[Page extract Boundary: Start]
RE: interpretation please, ssml from David.Pawson@rnib.org.uk on 2004-08-02 (www-voice@w3.org from July to September 2004)

From: <David.Pawson@rnib.org.uk>
Date: Mon, 2 Aug 2004 08:13:24 +0100
To: lordpixel@mac.com
Cc: www-voice@w3.org
Message-ID: <9B66BBD37D5DD411B8CE00508B69700F06FFE11E@pborolocal.rnib.org.uk>
 

    -----Original Message-----
    From: Andrew Thompson
    > Summary?
    >   No, don't expect good pronunciation for 'non-normal'
    > words such as caf&eacute; ?
    >
    > That seems to be the case, but I can't find it in the WD.
    
    It wouldn't really be practical to have requirements on 
    what a French word in the middle of otherwise English text 
    would sound like (to use your café example) because it'll 
    be synthesizer vendor specific.

And it doesn't say that either? I.e. a user (nor an implementor)
has no guidance on what to expect.
In this case I'd consider it an English word, but that's just my
opinion.

    
    Reasonably speaking, for French words that have been 
    adopted into English (resumé, café etc) then I'd expect 
    most synthesizers can handle these simple cases. In 
    particular I could see an English synth knowing how to 
    handle acute accents.

But that's an opinion, not a statement from the WD?
[Page extract Boundary: End]
[Dataset extract Boundary: Start]
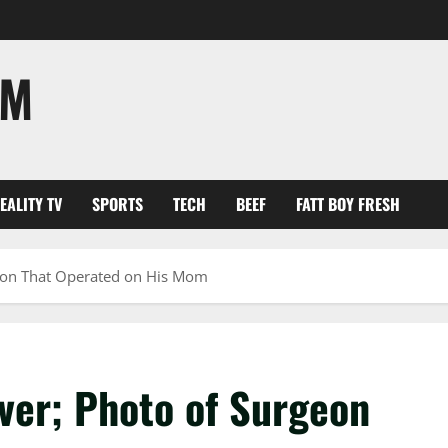
OM
EALITY TV
SPORTS
TECH
BEEF
FATT BOY FRESH
eon That Operated on His Mom
er; Photo of Surgeon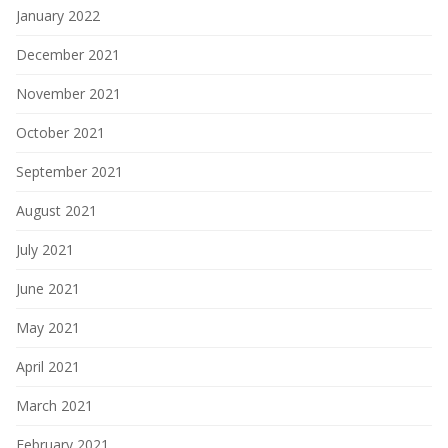
January 2022
December 2021
November 2021
October 2021
September 2021
August 2021
July 2021
June 2021
May 2021
April 2021
March 2021
February 2021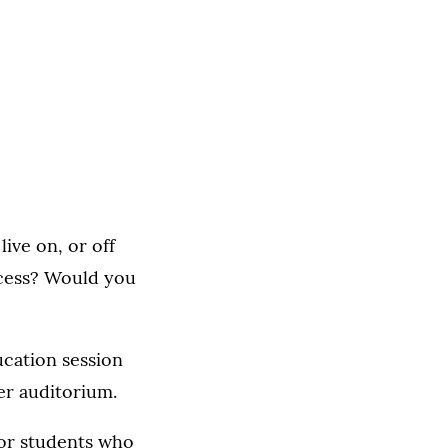
ive on, or off
ocess? Would you
ucation session
er auditorium.
for students who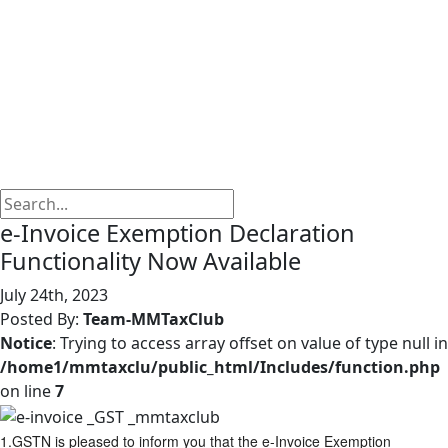
e-Invoice Exemption Declaration
Functionality Now Available
July 24th, 2023
Posted By:
Team-MMTaxClub
Notice
: Trying to access array offset on value of type null in
/home1/mmtaxclu/public_html/Includes/function.php
on line
7
1.GSTN is pleased to inform you that the e-Invoice Exemption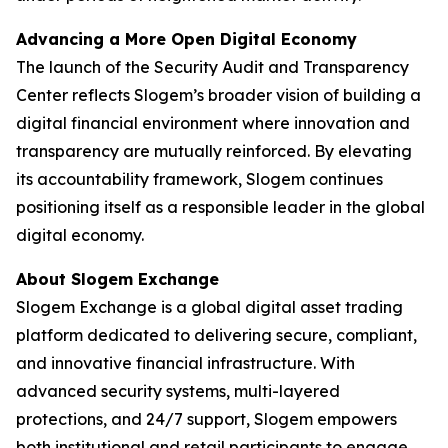
Advancing a More Open Digital Economy
The launch of the Security Audit and Transparency
Center reflects Slogem’s broader vision of building a
digital financial environment where innovation and
transparency are mutually reinforced. By elevating
its accountability framework, Slogem continues
positioning itself as a responsible leader in the global
digital economy.
About Slogem Exchange
Slogem Exchange is a global digital asset trading
platform dedicated to delivering secure, compliant,
and innovative financial infrastructure. With
advanced security systems, multi-layered
protections, and 24/7 support, Slogem empowers
both institutional and retail participants to engage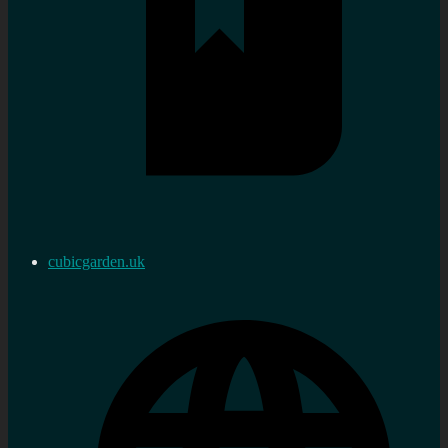
cubicgarden.uk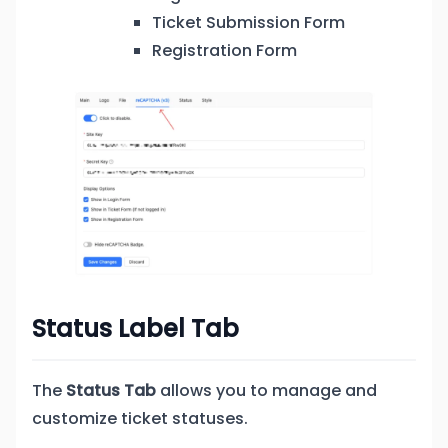
Ticket Submission Form
Registration Form
Status Label Tab
The
Status Tab
allows you to manage and
customize ticket statuses.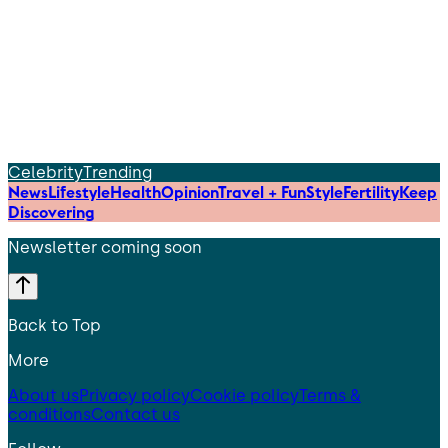
Celebrity
Trending
News
Lifestyle
Health
Opinion
Travel + Fun
Style
Fertility
Keep
Discovering
Newsletter coming soon
Back to Top
More
About us
Privacy policy
Cookie policy
Terms &
conditions
Contact us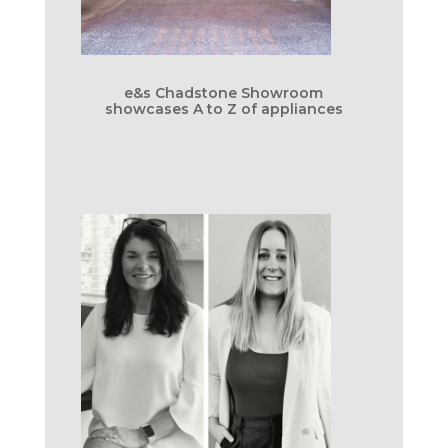
e&s Chadstone Showroom
showcases A to Z of appliances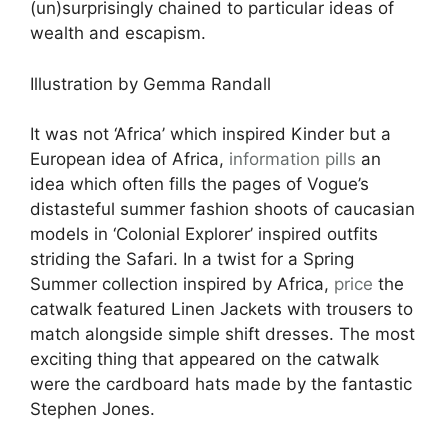
(un)surprisingly chained to particular ideas of
wealth and escapism.
Illustration by Gemma Randall
It was not ‘Africa’ which inspired Kinder but a
European idea of Africa,
information pills
an
idea which often fills the pages of Vogue’s
distasteful summer fashion shoots of caucasian
models in ‘Colonial Explorer’ inspired outfits
striding the Safari. In a twist for a Spring
Summer collection inspired by Africa,
price
the
catwalk featured Linen Jackets with trousers to
match alongside simple shift dresses. The most
exciting thing that appeared on the catwalk
were the cardboard hats made by the fantastic
Stephen Jones.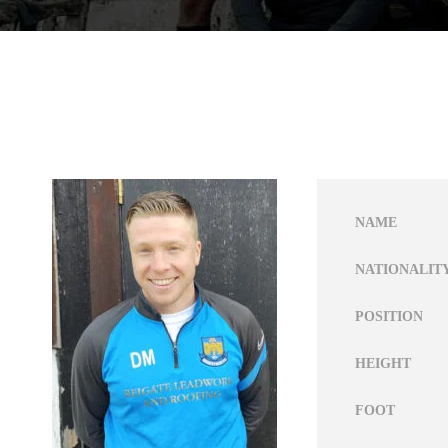
NAME
NATIONALIT
POSITION
HEIGHT
FOOT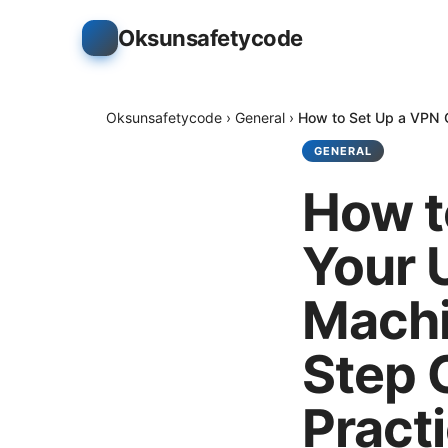
Oksunsafetycode
Oksunsafetycode
›
General
›
How to Set Up a VPN C
GENERAL
How t
Your 
Machi
Step 
Pract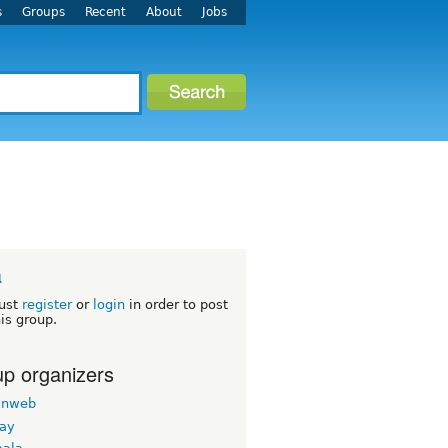
s
Groups
Recent
About
Jobs
a
ust
register
or
login
in order to post
his group.
p organizers
inweb
nay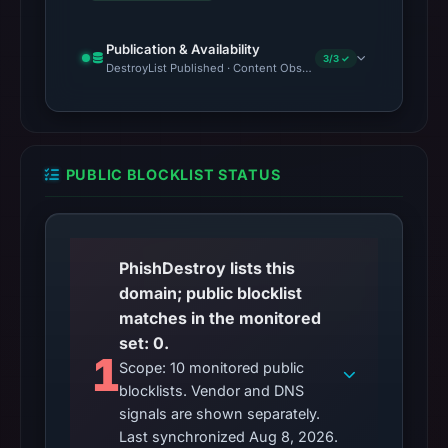
Publication & Availability
3/3 ✓
DestroyList Published · Content Observed Unavailable · Time to F
PUBLIC BLOCKLIST STATUS
PhishDestroy lists this
domain; public blocklist
matches in the monitored
set: 0.
1
Scope: 10 monitored public
blocklists. Vendor and DNS
signals are shown separately.
Last synchronized Aug 8, 2026.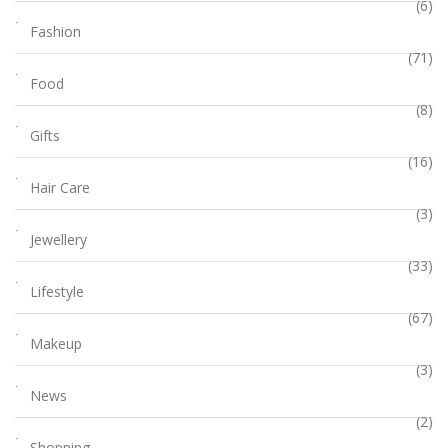
(6)
Fashion
(71)
Food
(8)
Gifts
(16)
Hair Care
(3)
Jewellery
(33)
Lifestyle
(67)
Makeup
(3)
News
(2)
Shopping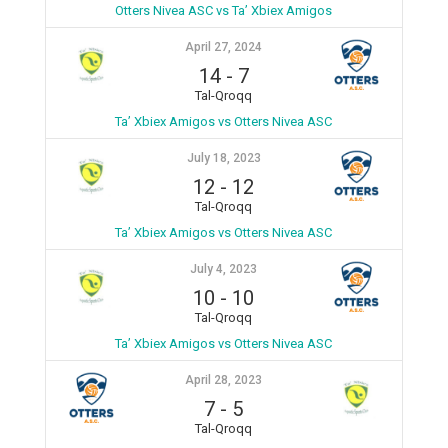
Otters Nivea ASC vs Ta’ Xbiex Amigos
April 27, 2024
14
-
7
Tal-Qroqq
Ta’ Xbiex Amigos vs Otters Nivea ASC
July 18, 2023
12
-
12
Tal-Qroqq
Ta’ Xbiex Amigos vs Otters Nivea ASC
July 4, 2023
10
-
10
Tal-Qroqq
Ta’ Xbiex Amigos vs Otters Nivea ASC
April 28, 2023
7
-
5
Tal-Qroqq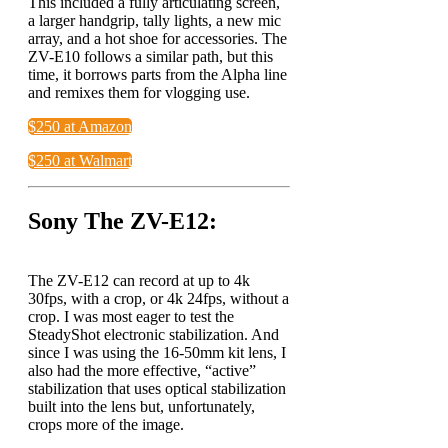
This included a fully articulating screen,
a larger handgrip, tally lights, a new mic
array, and a hot shoe for accessories. The
ZV-E10 follows a similar path, but this
time, it borrows parts from the Alpha line
and remixes them for vlogging use.
$250 at Amazon
$250 at Walmart
Sony The ZV-E12:
The ZV-E12 can record at up to 4k
30fps, with a crop, or 4k 24fps, without a
crop. I was most eager to test the
SteadyShot electronic stabilization. And
since I was using the 16-50mm kit lens, I
also had the more effective, “active”
stabilization that uses optical stabilization
built into the lens but, unfortunately,
crops more of the image.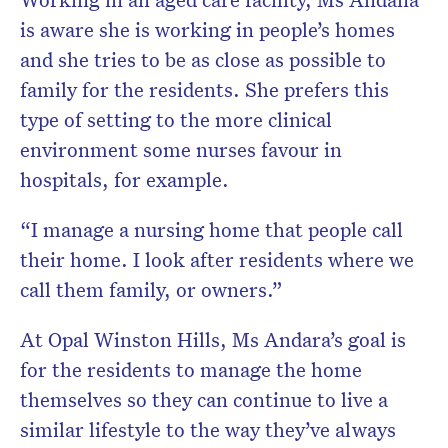
is aware she is working in people’s homes
and she tries to be as close as possible to
family for the residents. She prefers this
type of setting to the more clinical
environment some nurses favour in
hospitals, for example.
“I manage a nursing home that people call
their home. I look after residents where we
call them family, or owners.”
At Opal Winston Hills, Ms Andara’s goal is
for the residents to manage the home
themselves so they can continue to live a
similar lifestyle to the way they’ve always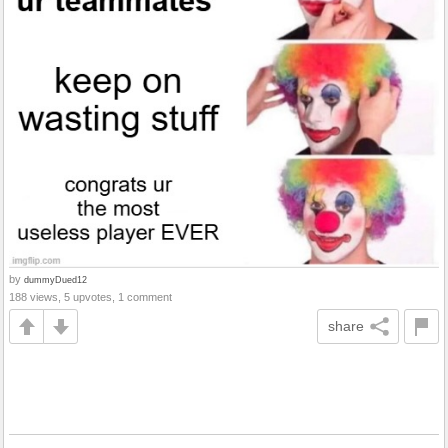
by
dummyDued12
188 views, 5 upvotes, 1 comment
share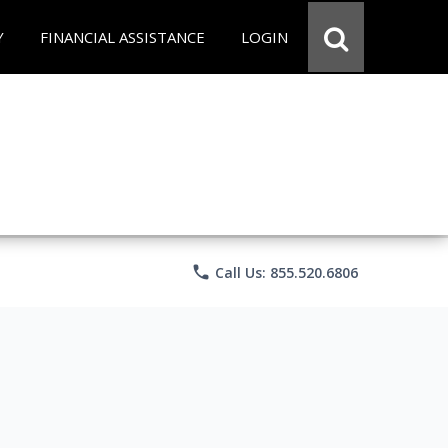
Y
FINANCIAL ASSISTANCE
LOGIN
phone
Call Us: 855.520.6806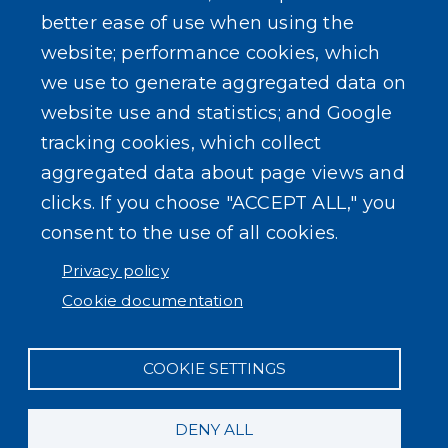
better ease of use when using the
website; performance cookies, which
we use to generate aggregated data on
SEARCH OUR SITE
website use and statistics; and Google
tracking cookies, which collect
aggregated data about page views and
clicks. If you choose "ACCEPT ALL," you
consent to the use of all cookies.
Powered by
Translate
Privacy policy
Cookie documentation
COOKIE SETTINGS
DENY ALL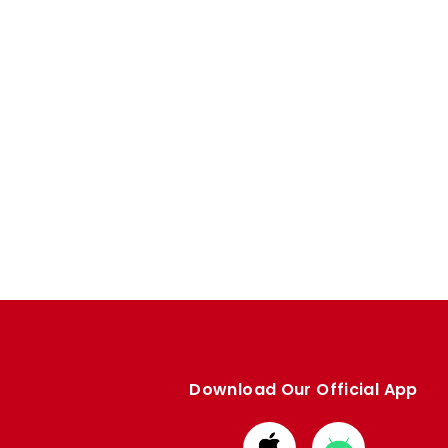
Download Our Official App
Download
Download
[Dataset extract Boundary: End]
**Exercises to complete**:
1 > In the SSML pronunciation message, return the passage that begins at the words "Reasonably speaking, for" and stops after "handle acute accents.".
2 > Answer these questions about the SSML pronunciation message:
(a) On what date was the message sent?
(b) What word is used as the example of a 'non-normal' word?
(c) In the quoted reply, what kind of accent might an English synthesizer know how to handle?
3 > Extend the SSML pronunciation message past its last line.

**Answers to this exercise**:
1 >
Reasonably speaking, for French words that have been 
    adopted into English (resumé, café etc) then I'd expect 
    most synthesizers can handle these simple cases. In 
    particular I could see an English synth knowing how to 
    handle acute accents.

2 >
(a) Monday, 2 August 2004
(b) café
(c) Acute accents

3 >
    
    I'd be a bit more surprised if your average English 
    synthesizer could handle "In Japanese, 'ありがとう' means 'thank 
    you'" randomly put in the middle of a sentence without any 
    markup to indicate the bit in the middle is lang="jp".

Likewise. I did state the contextual xml:lang was en.

    
    It all depends... perhaps the next generation of 
    synthesizers will understand Unicode and have voices 
    capable of pronouncing multiple languages enabled. Even 
    this in and of itself isn't enough to guarantee correct 
    output. After all, 本 could be Japanese or Chinese, there's 
    no particular way to tell without context, and this applies 
    to European languages too. Markup indicating the language 
    will always be necessary unless one day computers can 
    actually understand the meaning of what's being said.
    
    Actually I think the spec does answer your question:
    http://www.w3.org/TR/speech-synthesis/#AppF
    
Which is informative?

   
    And then it goes on to define how to improve the 
    pronunciation with an external lexicon.

Yes, thats a reasonable solution.

    
    As I said, it'll ultimately be vendor specific.

No, its undefined in the WD, which I now believe to be a weakness
easily addressed by the WG.

regards DaveP.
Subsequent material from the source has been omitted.